§ INSTRUCTIONS TO FOLLOW: Return each line of the listing that has the word "neck" in it.

§ DATASET CONTENT:
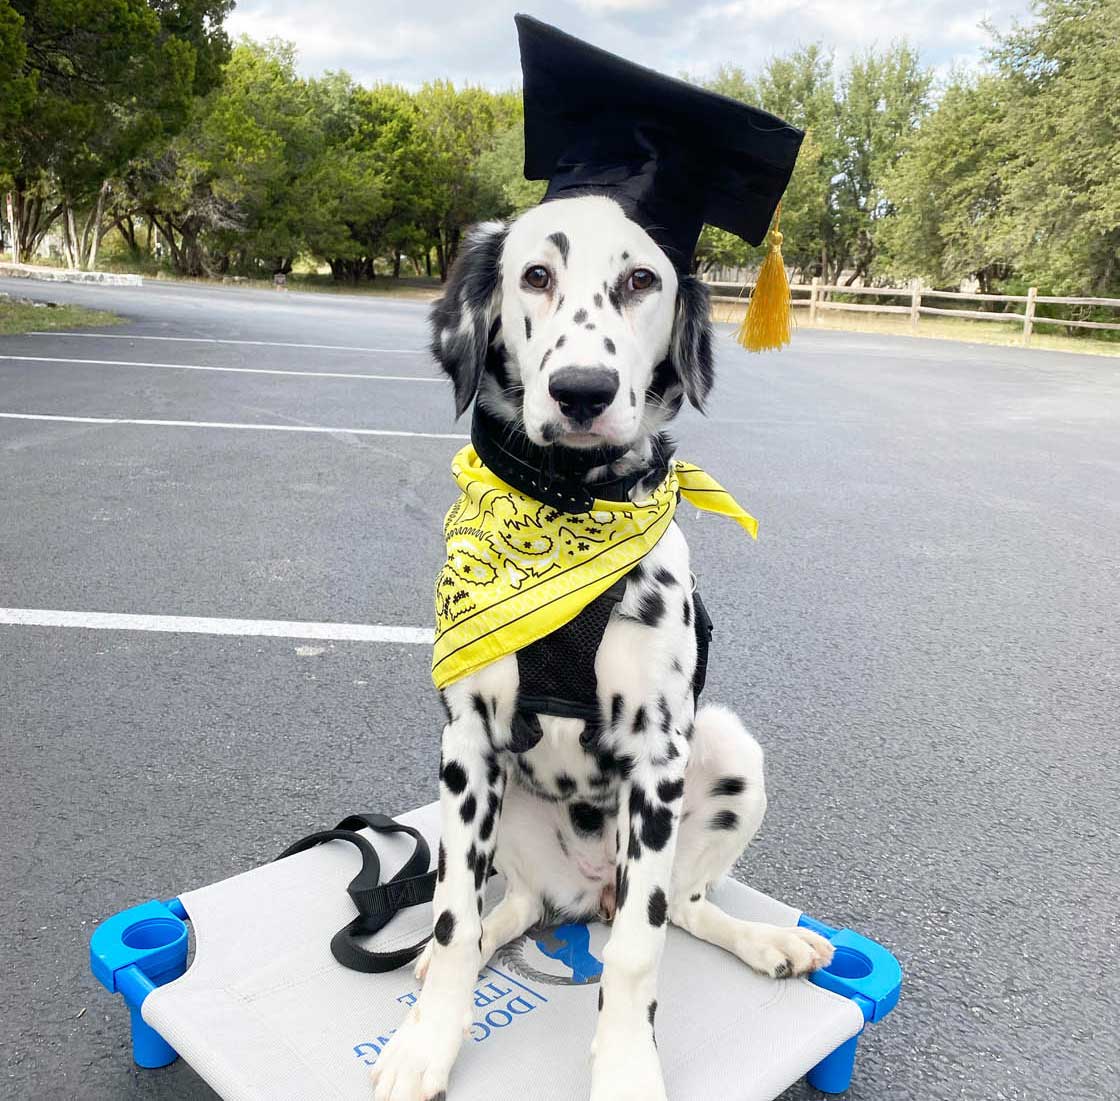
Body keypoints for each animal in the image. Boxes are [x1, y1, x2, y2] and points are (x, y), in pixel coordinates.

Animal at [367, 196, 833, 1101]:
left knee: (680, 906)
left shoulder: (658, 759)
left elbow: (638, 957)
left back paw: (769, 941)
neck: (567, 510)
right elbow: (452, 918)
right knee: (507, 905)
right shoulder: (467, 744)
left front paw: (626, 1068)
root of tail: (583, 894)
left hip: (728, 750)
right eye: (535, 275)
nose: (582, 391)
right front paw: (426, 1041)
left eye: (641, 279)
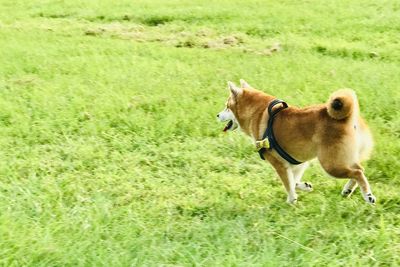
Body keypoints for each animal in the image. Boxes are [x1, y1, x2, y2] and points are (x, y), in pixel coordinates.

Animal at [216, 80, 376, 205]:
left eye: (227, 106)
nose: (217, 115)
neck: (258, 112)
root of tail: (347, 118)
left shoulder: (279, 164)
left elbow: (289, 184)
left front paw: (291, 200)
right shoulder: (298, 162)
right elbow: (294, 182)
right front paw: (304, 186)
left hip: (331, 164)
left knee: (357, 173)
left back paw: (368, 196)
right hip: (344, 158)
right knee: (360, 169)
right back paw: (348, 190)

* * *

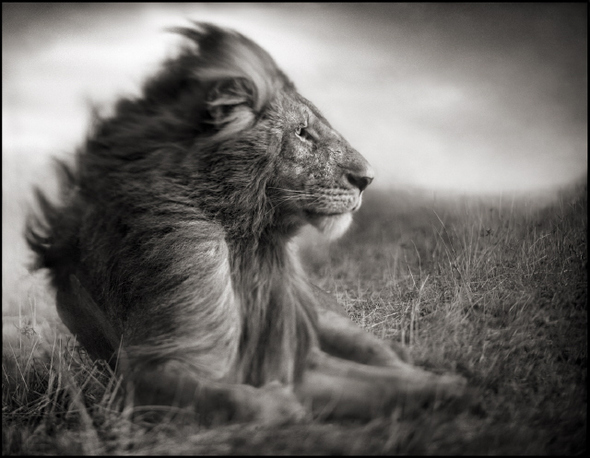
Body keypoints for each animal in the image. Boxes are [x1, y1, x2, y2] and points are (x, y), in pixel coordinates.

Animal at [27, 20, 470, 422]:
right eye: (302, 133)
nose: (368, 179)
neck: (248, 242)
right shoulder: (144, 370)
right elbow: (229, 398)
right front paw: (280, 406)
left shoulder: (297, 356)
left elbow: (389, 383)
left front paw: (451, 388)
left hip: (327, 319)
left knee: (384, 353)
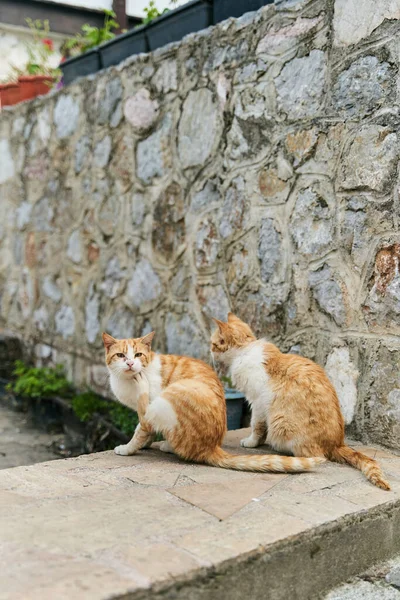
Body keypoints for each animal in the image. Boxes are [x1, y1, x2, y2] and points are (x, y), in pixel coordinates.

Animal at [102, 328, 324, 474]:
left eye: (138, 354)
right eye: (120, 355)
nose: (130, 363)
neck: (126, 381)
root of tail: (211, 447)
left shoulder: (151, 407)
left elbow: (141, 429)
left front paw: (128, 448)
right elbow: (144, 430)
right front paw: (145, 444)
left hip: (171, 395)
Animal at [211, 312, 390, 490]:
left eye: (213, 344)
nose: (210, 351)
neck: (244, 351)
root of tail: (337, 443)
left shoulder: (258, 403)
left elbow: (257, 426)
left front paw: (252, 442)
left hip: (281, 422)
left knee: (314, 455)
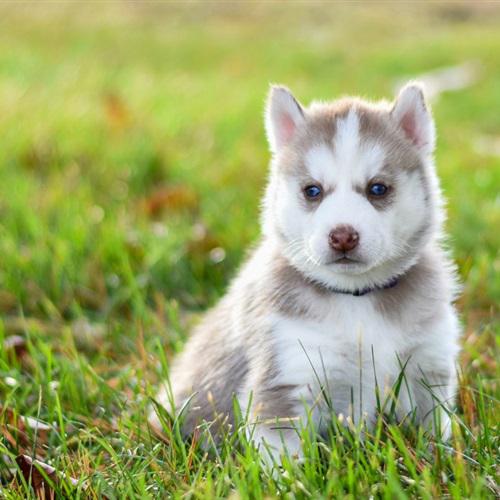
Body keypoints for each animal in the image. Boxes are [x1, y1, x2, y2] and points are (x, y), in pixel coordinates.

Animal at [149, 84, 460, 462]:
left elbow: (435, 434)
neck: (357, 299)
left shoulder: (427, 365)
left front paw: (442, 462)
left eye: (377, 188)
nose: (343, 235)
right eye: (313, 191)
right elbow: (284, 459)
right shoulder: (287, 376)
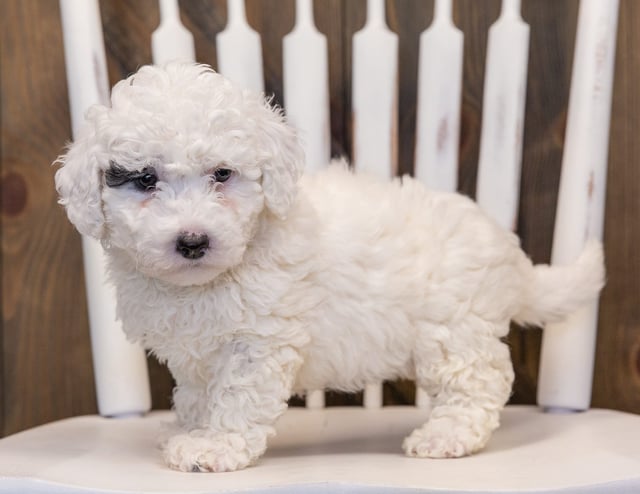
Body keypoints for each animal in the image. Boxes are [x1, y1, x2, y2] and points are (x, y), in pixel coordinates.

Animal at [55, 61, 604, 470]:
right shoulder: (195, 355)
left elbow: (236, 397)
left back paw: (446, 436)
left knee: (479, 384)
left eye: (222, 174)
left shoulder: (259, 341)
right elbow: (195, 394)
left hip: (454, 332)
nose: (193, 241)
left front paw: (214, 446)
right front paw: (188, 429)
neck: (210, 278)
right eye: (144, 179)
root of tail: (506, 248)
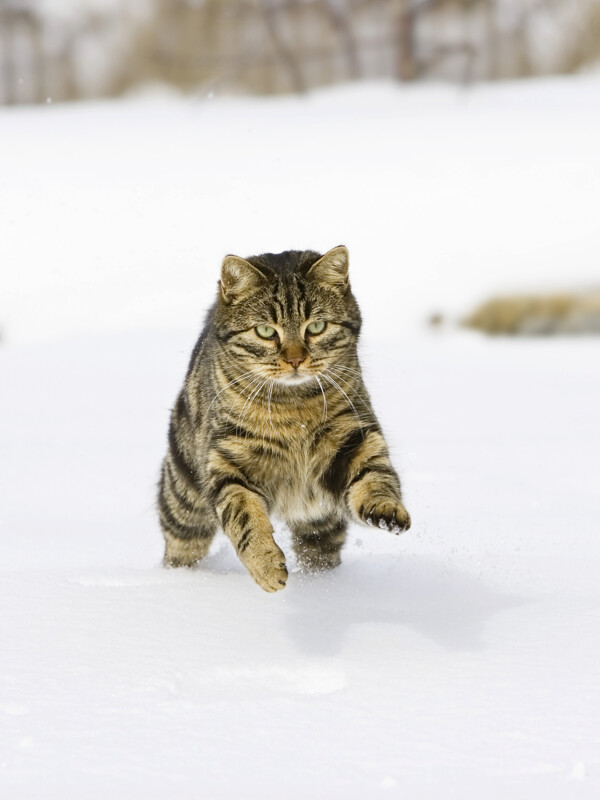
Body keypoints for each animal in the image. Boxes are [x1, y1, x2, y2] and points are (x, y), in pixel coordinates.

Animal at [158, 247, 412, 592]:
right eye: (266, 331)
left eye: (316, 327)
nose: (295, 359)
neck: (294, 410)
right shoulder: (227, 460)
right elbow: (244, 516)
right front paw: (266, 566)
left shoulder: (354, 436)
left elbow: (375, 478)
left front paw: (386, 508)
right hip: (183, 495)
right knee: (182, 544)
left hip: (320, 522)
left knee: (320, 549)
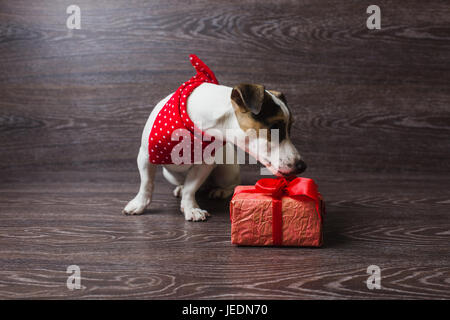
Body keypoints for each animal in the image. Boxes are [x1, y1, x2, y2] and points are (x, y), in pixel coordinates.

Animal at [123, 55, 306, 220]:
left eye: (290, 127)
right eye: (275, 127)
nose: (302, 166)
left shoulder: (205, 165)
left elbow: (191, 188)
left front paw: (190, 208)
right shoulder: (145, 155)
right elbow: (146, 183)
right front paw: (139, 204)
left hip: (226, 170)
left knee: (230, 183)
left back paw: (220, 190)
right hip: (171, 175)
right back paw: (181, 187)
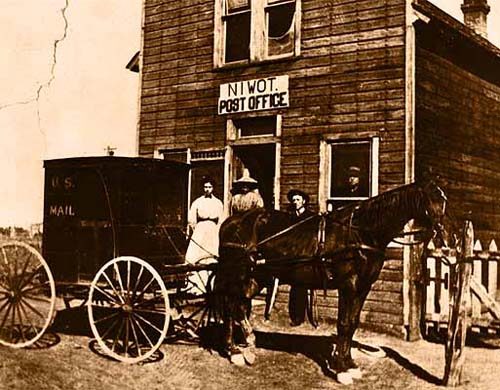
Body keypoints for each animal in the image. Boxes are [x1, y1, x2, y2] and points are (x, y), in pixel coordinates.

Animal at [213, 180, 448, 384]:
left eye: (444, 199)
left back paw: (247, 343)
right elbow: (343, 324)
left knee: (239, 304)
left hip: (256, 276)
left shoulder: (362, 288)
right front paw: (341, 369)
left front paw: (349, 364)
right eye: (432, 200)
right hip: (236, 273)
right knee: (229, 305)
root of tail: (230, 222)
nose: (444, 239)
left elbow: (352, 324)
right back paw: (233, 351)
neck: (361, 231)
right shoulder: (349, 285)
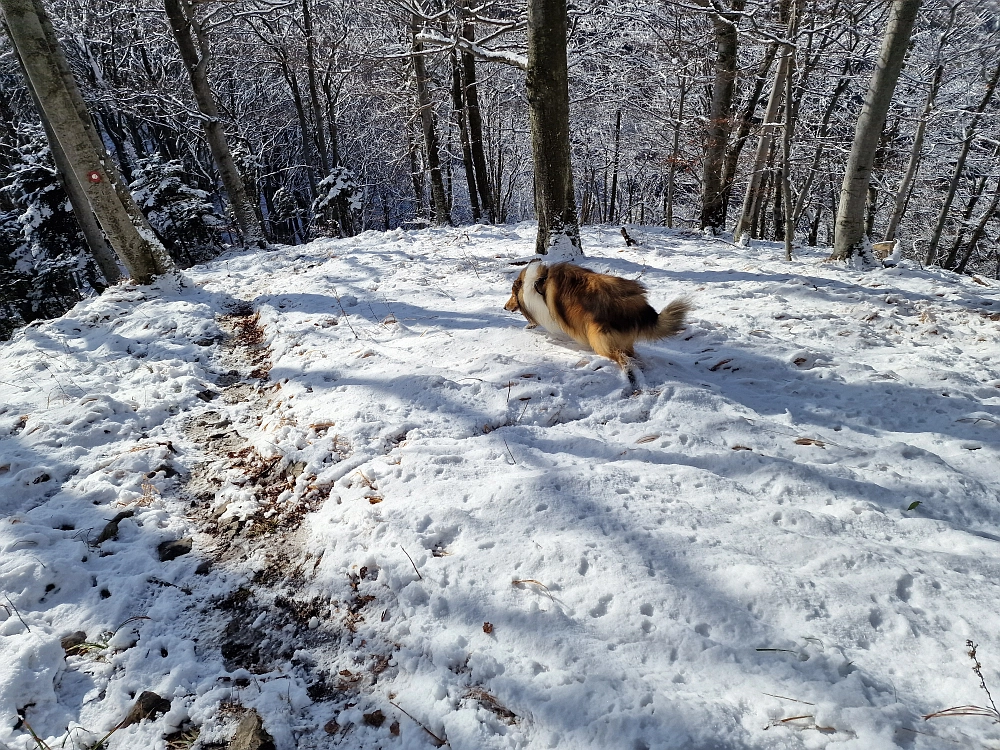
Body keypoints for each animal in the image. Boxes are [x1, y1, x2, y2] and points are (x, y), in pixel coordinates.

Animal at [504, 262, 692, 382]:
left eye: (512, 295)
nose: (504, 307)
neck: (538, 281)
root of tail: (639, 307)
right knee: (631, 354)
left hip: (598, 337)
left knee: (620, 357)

§ RESULT:
neck: (567, 510)
neck: (258, 112)
neck: (248, 242)
neck: (126, 381)
neck: (244, 351)
neck: (357, 299)
neck: (210, 278)
neck: (294, 410)
neck: (361, 231)
neck: (538, 281)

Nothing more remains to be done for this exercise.